Do not expect Octave and MATLAB to be completely compatible. For example MATLAB uses UTF-16 internally (nominally) so char(256) is U+0100 but Octave uses 8 bit characters and a lot of character processing would have to be done to support 16 bit characters.
More Answers (1)
Fangjun Jiang
on 14 Jul 2022
There is no point comparing two functions (with the same name) in two software and demanding one behaves the same way as the other. See "doc cellstr" in MATLAB for its syntax.
What do you expect cellstr(2) in MATLAB? Similar to zeros(2) or ones(2), or like below?
cellstr(["","";"",""])
In fact, what is the output of cellstr(4) in Octave? It was not clear for me to see from your post.
2 Comments
Life is Wonderful
on 14 Jul 2022
Edited: Life is Wonderful
on 14 Jul 2022
Walter Roberson
on 14 Jul 2022
MATLAB is created by programming professionals who have full access to existing matlab source code, and have decades of institutional coding "best practices" and testing frameworks.

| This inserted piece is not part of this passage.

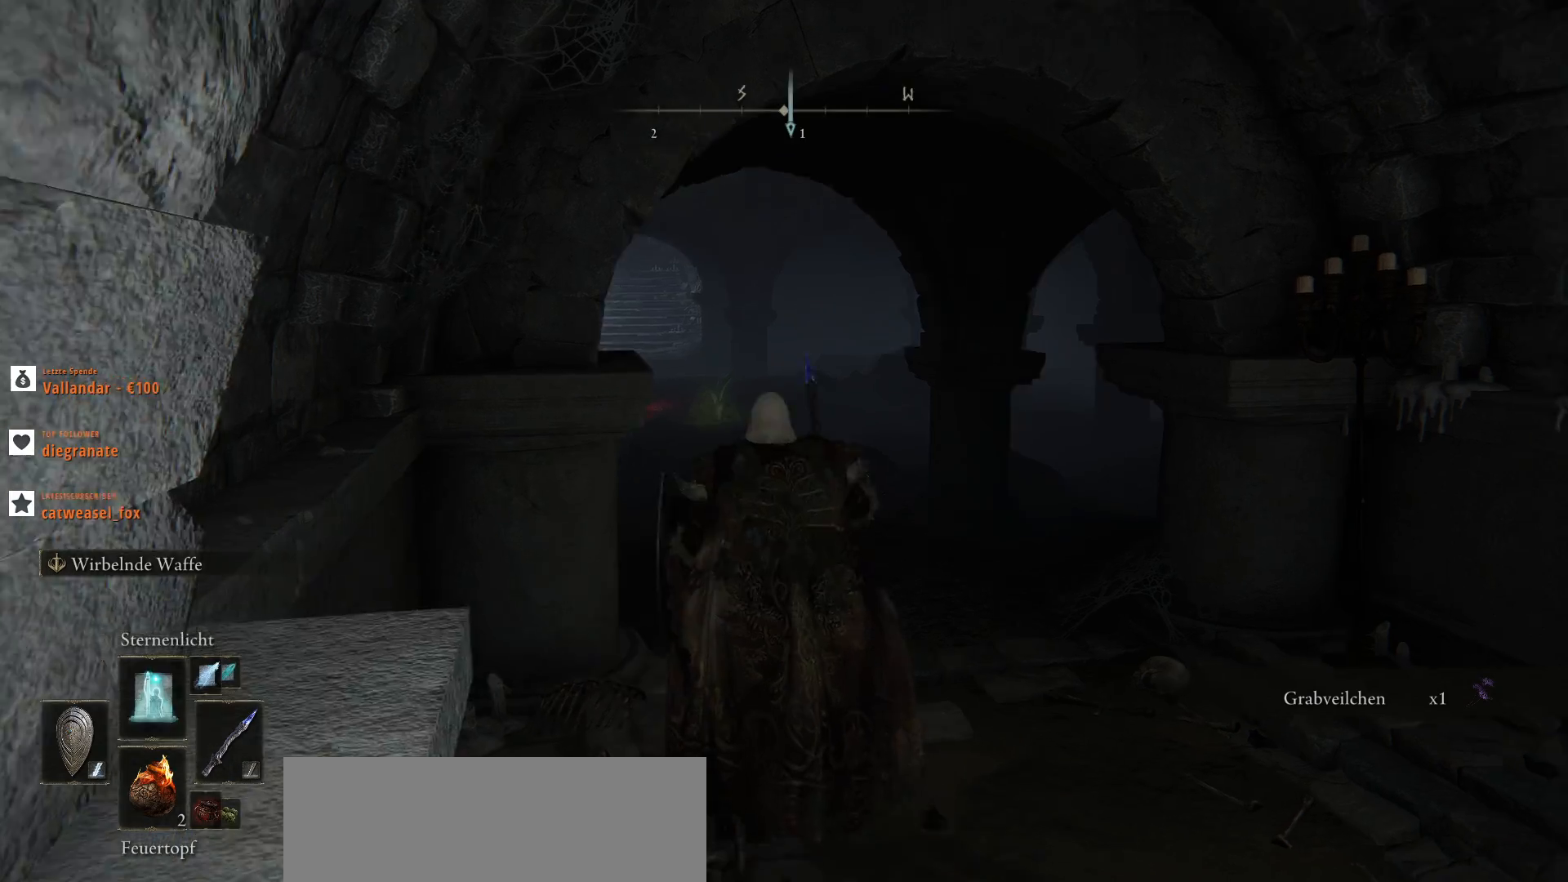
{"keys": ["1", "w"], "mouse": [], "events": [[233, "1", "down"], [367, "1", "up"], [500, "1", "down"]]}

Octave is developed by volunteers in their spare time. They are, if I understand correctly, legally not permitted to examine whatever matlab source code might be visible, as that could be considered reverse engineering under the terms of the Mathworks licenses. They have to work based strictly on the published documentation, as there is legal precedent that published APIs can be duplicated in a "clean-room" development system. And the volunteers sometimes simply overlook matters such as proper type checking.